Remember, there’s a reason the water element is used for healing. It encourages teamwork and it can save lives when they’re in trouble. Only three health barrels spawn in the game, and sometimes it’s better to let your opponent hit you first, just so you can recover and give them one less resource to use against you. The lightning element serves as a defensive shield that will protect you from everything except fire, which is used for all out offense. Collecting scrolls means enemies can’t use them, but it’s also a good idea to let your allies grab them if they’re around. You don’t have to be a great shooter or a pro at headshots to win, which is another reason why the elemental super moves are a downright cool and smart game mechanic.
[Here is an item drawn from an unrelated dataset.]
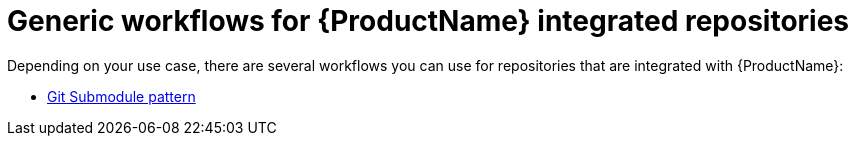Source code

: = Generic workflows for {ProductName} integrated repositories

Depending on your use case, there are several workflows you can use for repositories that are integrated with {ProductName}:

* xref:/how-tos/workflows/git-submodules.adoc[Git Submodule pattern]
Now having said all that, I can tell you there are plenty of users in Home with an interest in shinobi, samurai, anime, and fantasy who will be happy to pay for the upgrades. For evidence of this, all one would have to do is simply visit Granzella’s Edo of Nippon public space and look at the various outfits people wear there. Peakvox Ninja is the perfect game for that audience. The fact that a lot of the upgrades can be worn by your avatar outside of the game creates extra incentive to buy them. I think their business model is freaking brilliant, because they’ve struck a fine balance in providing consumers a variety of choices in consumables, temporary upgrades, and permanent upgrades at affordable prices fitting within that “sweet spot.” All of that, while providing a truly unique third person shooter experience found nowhere else in Home.
Peakvox Ninja is a solid game with great gameplay features and fantastic rewards. I can pretty much guarantee people will be playing it long after they have obtained the rewards it has to offer, thanks to its fun and competitive nature. The only thing I can think of that would make this game even more awesome is if they offered more maps and a mode (perhaps in a personal space) where you could fight AI ninja and bosses, with an option to do it alone or with friends. An outfit that makes you undetectable to radar would also be pretty nice.
Is Peakvox Ninja Home’s “it” game?
I believe so. I can’t wait for it to release officially in North America. When it does I shall see you all on the battlefield — but you may not see me.